→ PROBLEM: Up to and including the final line, please copy every line exactly, starting from the one that contains "fx_px: 1532" in the material below.

→ RECORD SET:
------

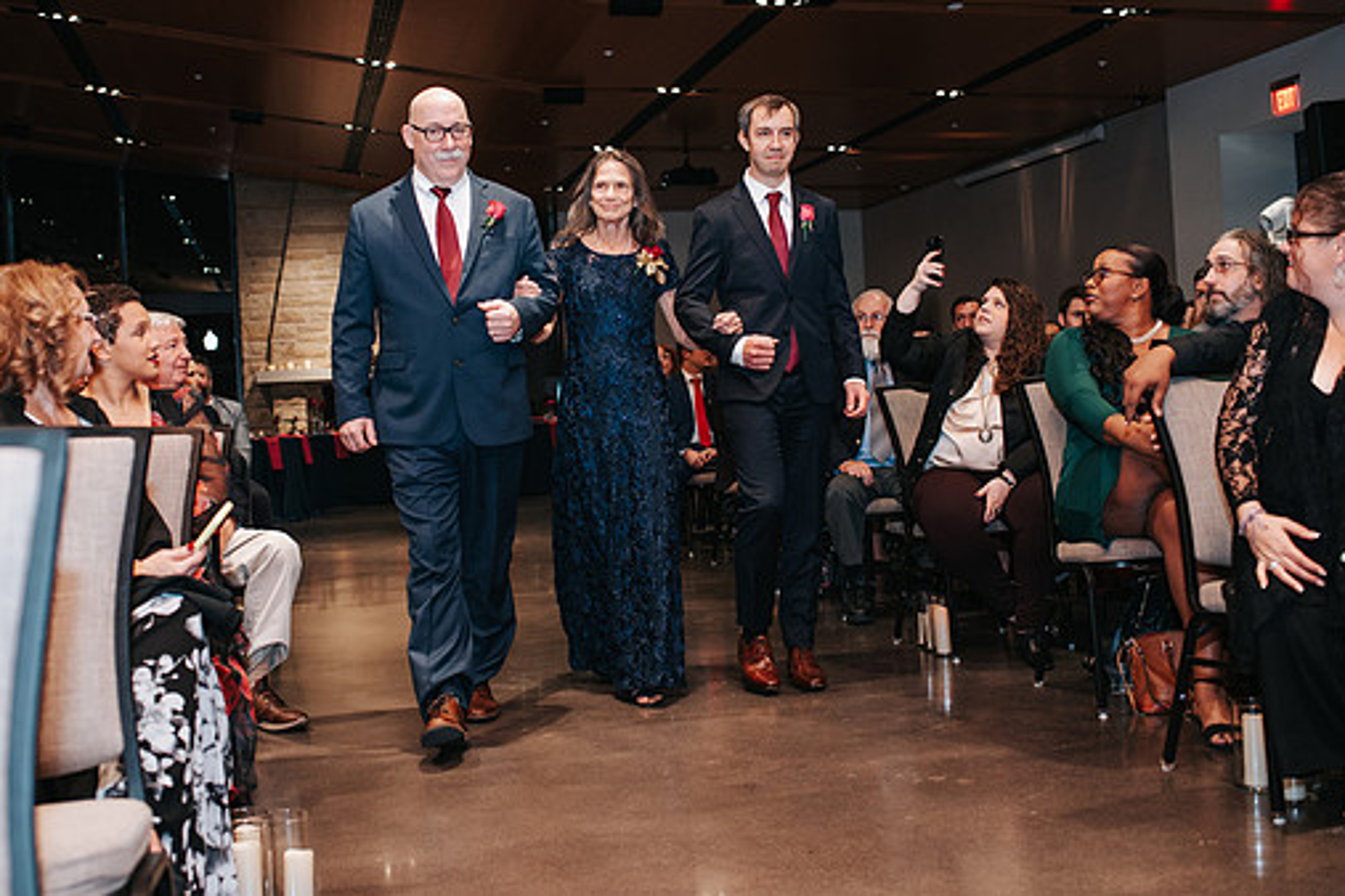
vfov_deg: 32.6
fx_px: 1532
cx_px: 592
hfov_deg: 47.3
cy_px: 386
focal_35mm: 41
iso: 1000
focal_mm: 35
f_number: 2.8
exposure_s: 1/200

------

→ ANSWER TO THE EXERCISE:
fx_px: 1532
cx_px: 592
hfov_deg: 47.3
cy_px: 386
focal_35mm: 41
iso: 1000
focal_mm: 35
f_number: 2.8
exposure_s: 1/200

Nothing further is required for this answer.